Cars, AI and … Derrida?
Super-interesting essay on intelligent cars, AI, insurance (!), Google’s preference for humans over machines and lots of other things from Steve G. Steinberg, whose blog seems to take the “quality over quantity” concept to a new level. There are about five posts there in the last three years, and most of them are great. Make sure to read “group think“, a 2008 piece about reality mining and quantitative social science, or “human terrain mapping” as the post itself calls it. Anyway … back to the recent AI piece. Some choice quotes:
But, fortuitously, the hype over the electrical car is providing covering fire for a true revolution: the computational car. […] Already, more than a dozen 2010 car-year models offer intelligent safety features such as lane departure warning and adaptive cruise control. Crucially, they do not just flash a light or sound a buzzer when a problem is detected: they autonomously apply the brakes or adjust the steering. The driver is no longer the fail-safe that ensures the machine is running correctly. The driver is a problem to work around. The driver, you might say, is a bug.

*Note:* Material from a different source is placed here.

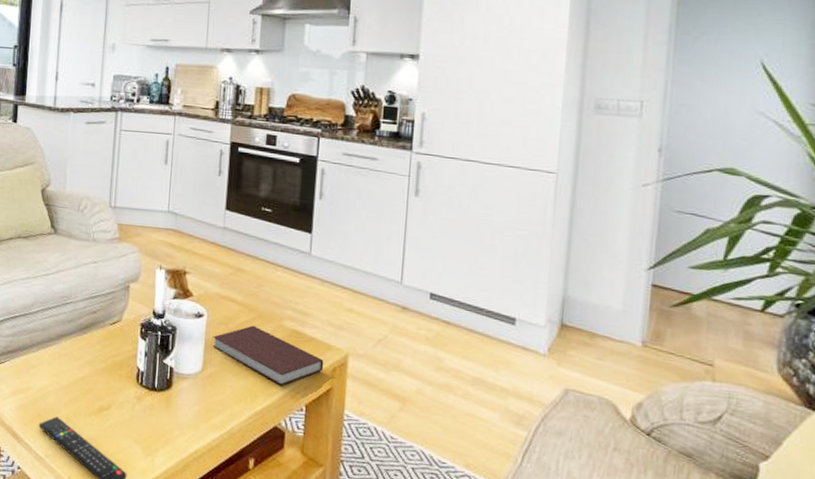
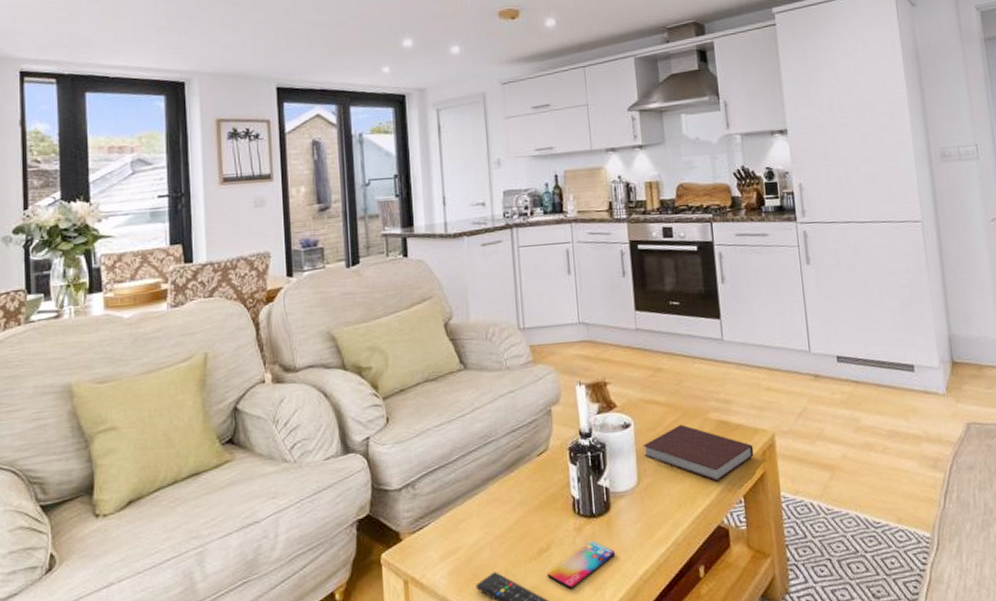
smartphone: none [103,411,171,449] -> present [546,541,616,590]

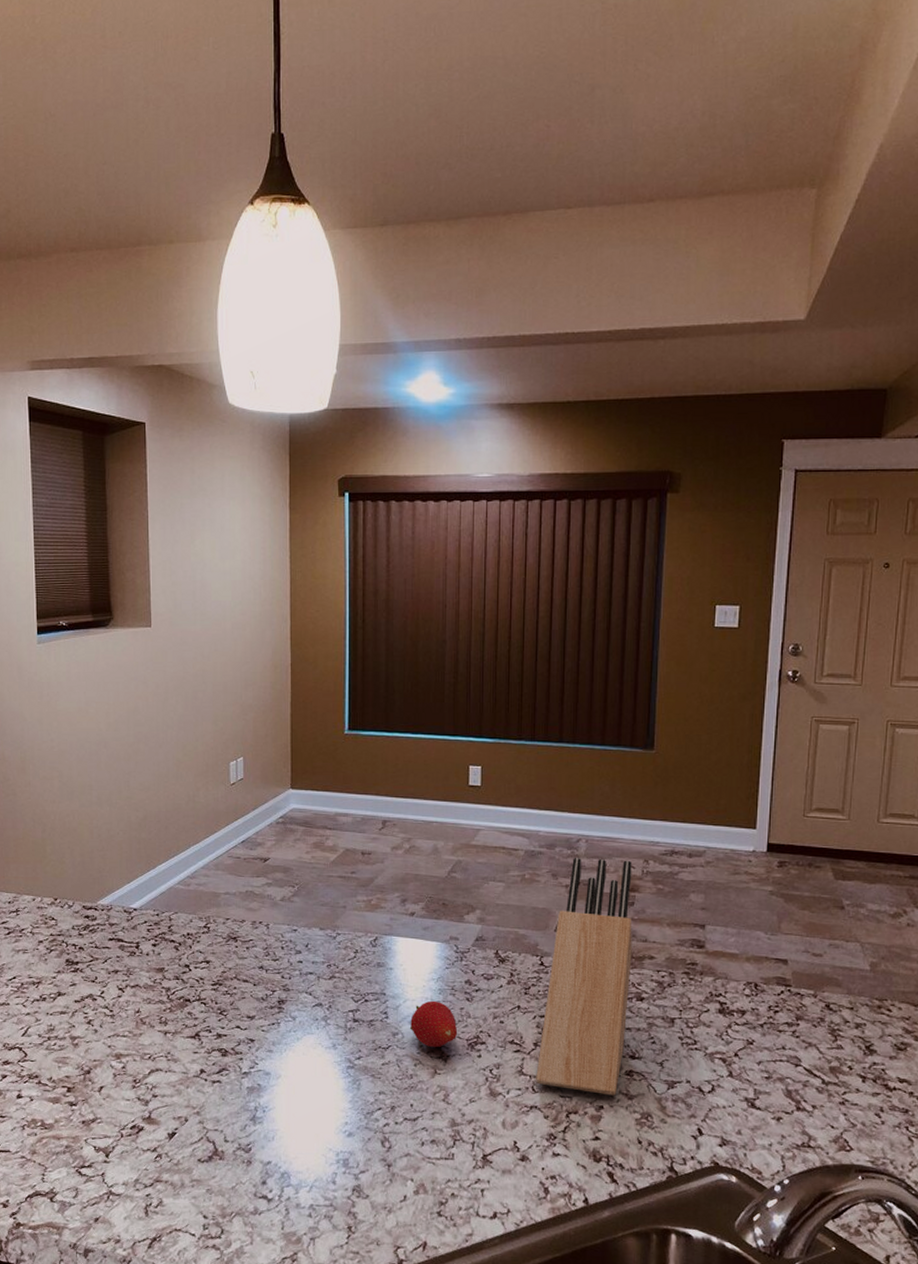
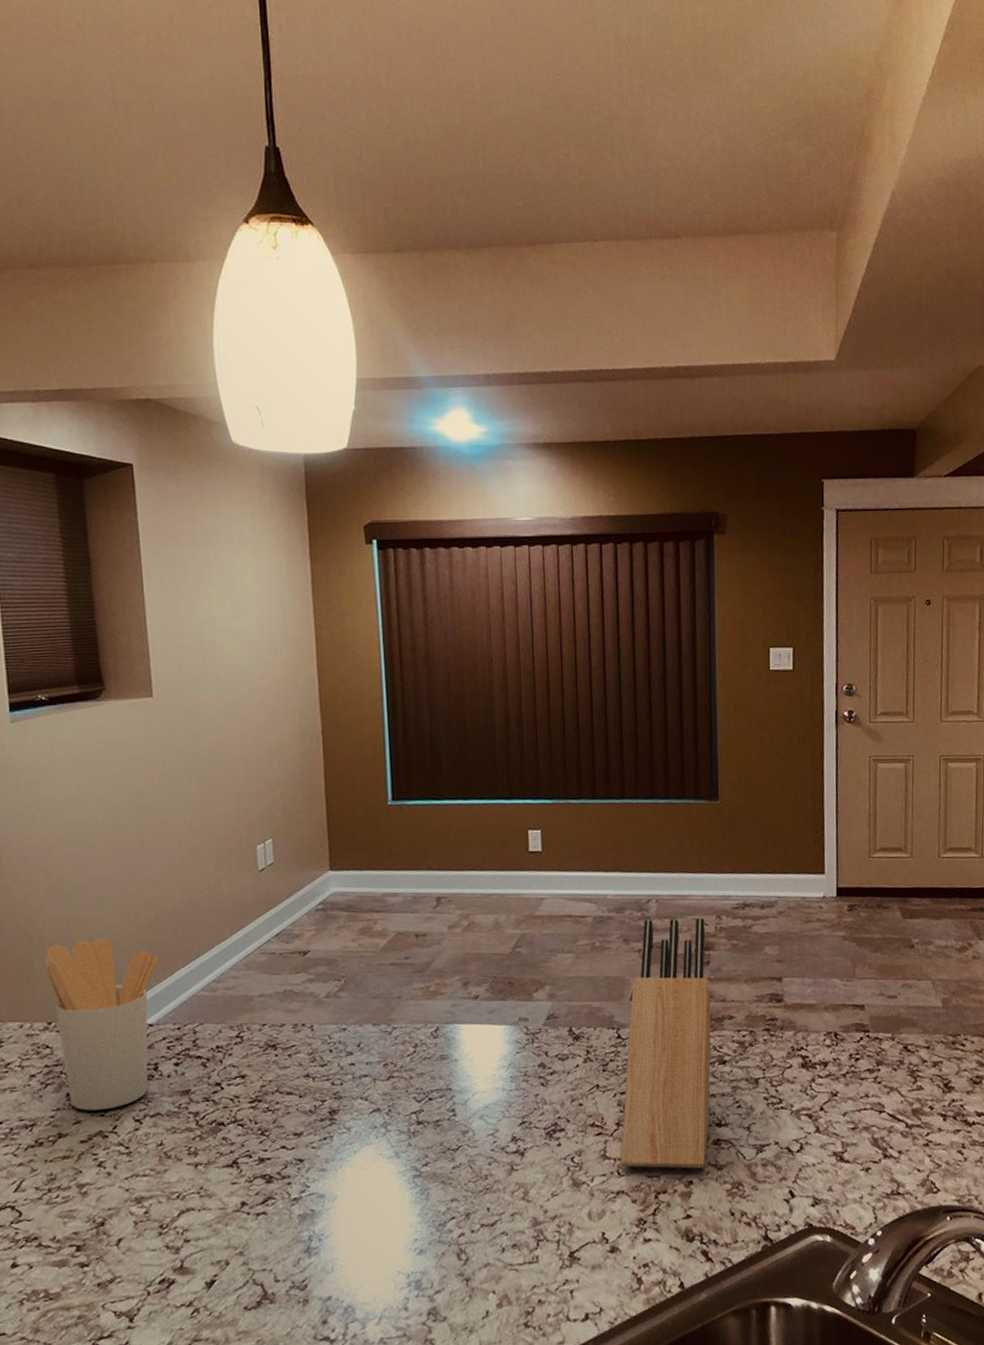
utensil holder: none [54,831,144,977] -> present [44,937,159,1111]
fruit: present [409,1000,458,1048] -> none [480,1090,534,1142]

And in reference to the concept of LbR (“learning by reading”):
Earlier, I described how an LbR system “knows everything — every single fact, the entirety of human knowledge — but can only reason with the intelligence of a cockroach.” You might argue this is hardly revolutionary: you have friends, even colleagues, who fit this description. The difference, of course, is LbR systems won’t just act like they know everything… they really will.

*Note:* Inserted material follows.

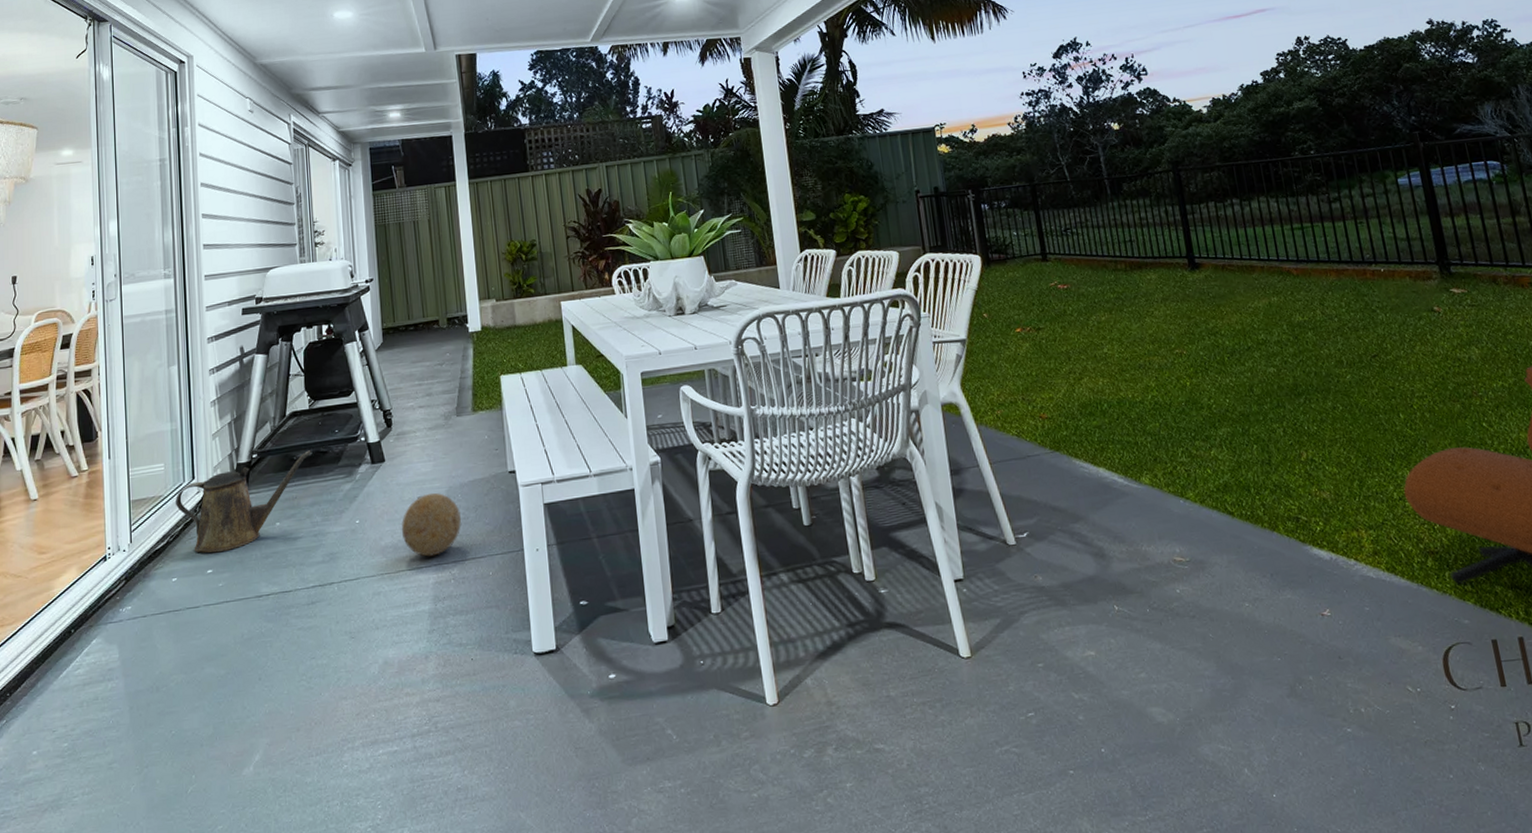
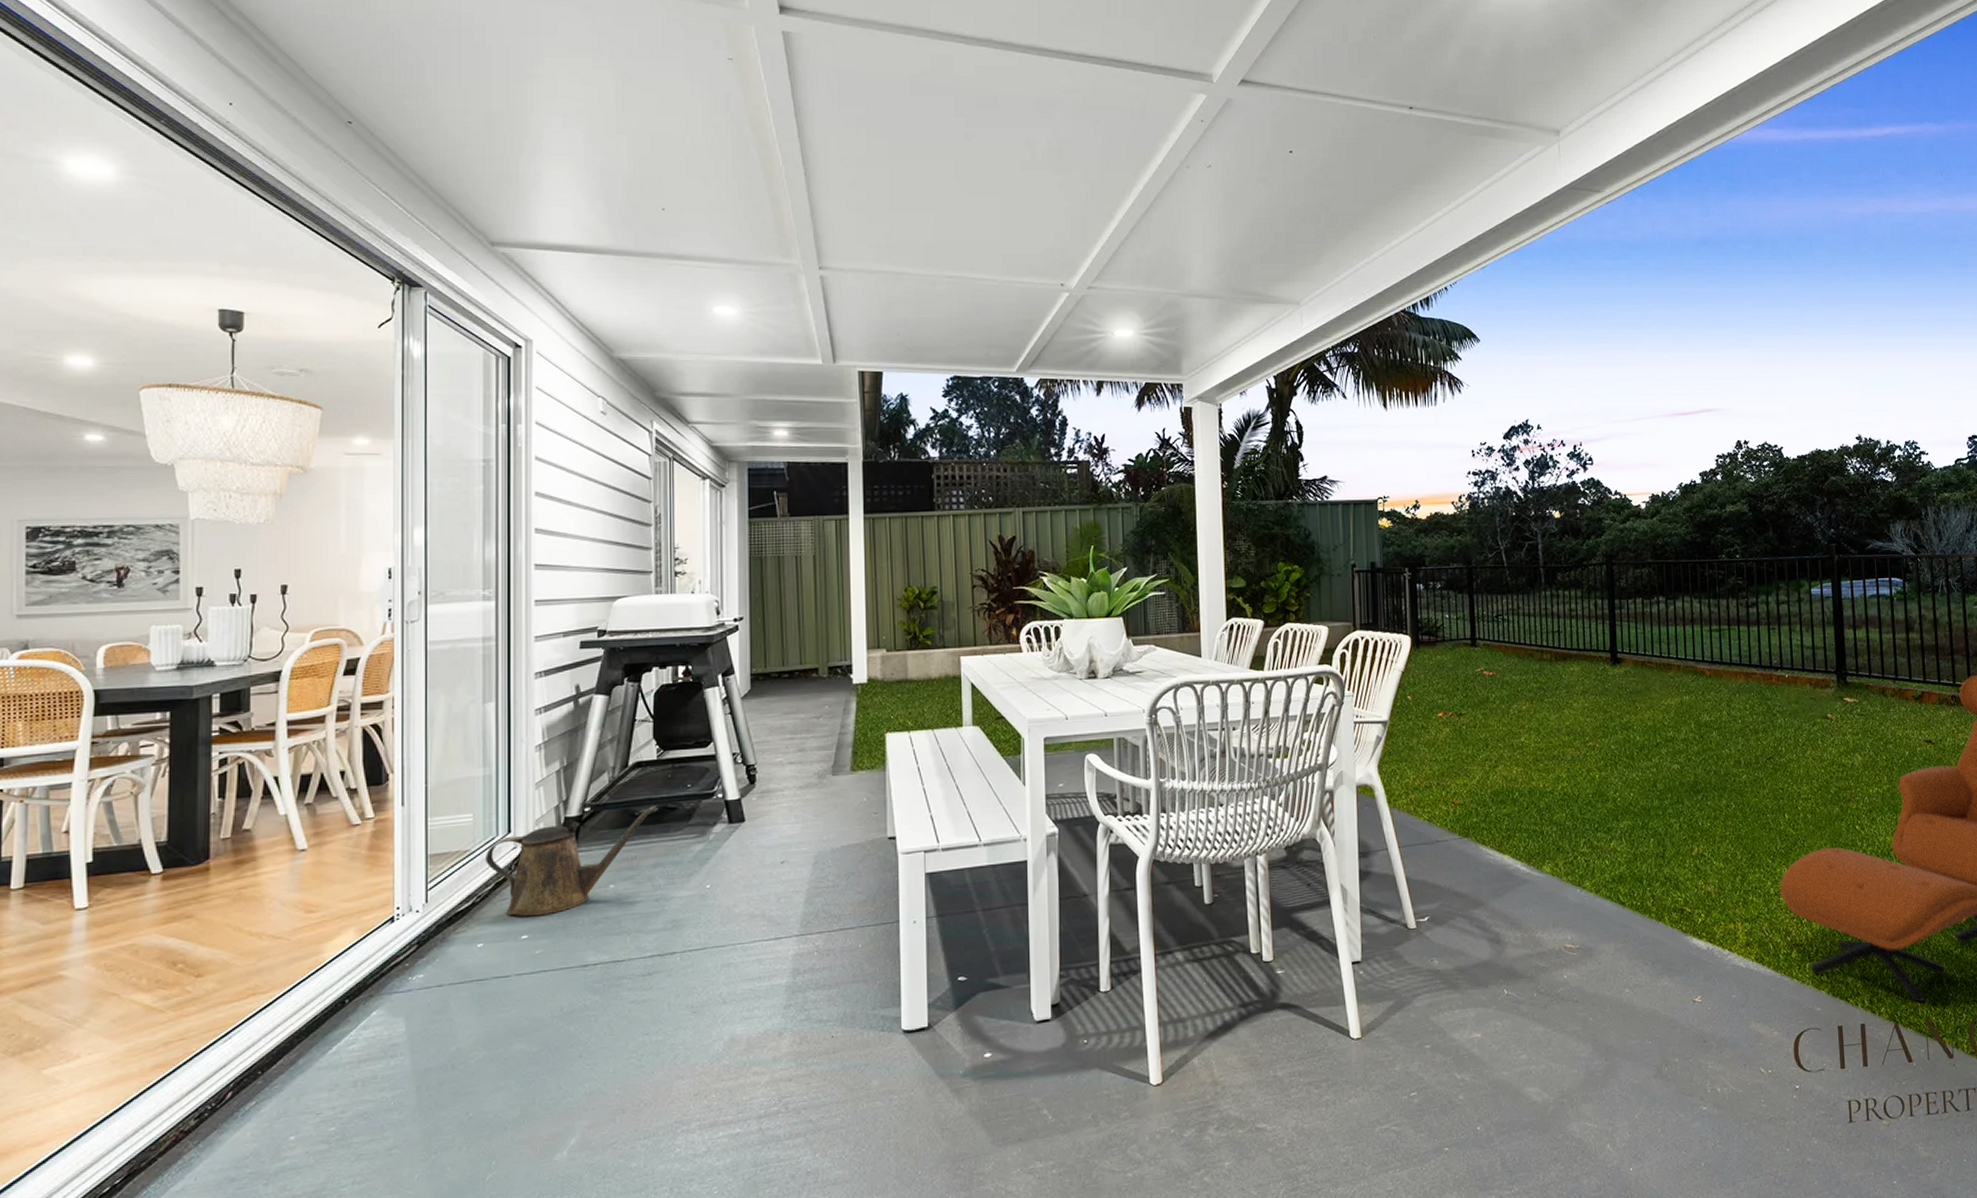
decorative ball: present [401,492,461,557] -> none [759,857,830,927]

The most striking claim in the article, though, is buried in one of the last footnotes:
Anyone who lived through the Science Wars of the 1990s, when physicists and English professors engaged in pitched battle over the nature of objectivity, the meaning of (post)modernism, and the drawing of academic borders, will be amused to learn it is no longer unusual for computer scientists to cite works by Barthes, Derrida, and Foucault. Once dismissed as impenetrable, pernicious nonsense, their books are now simply instructional. (A strong rebuttal, to my mind, of the current conventional wisdom that lit crit must become more “scientific” to survive.)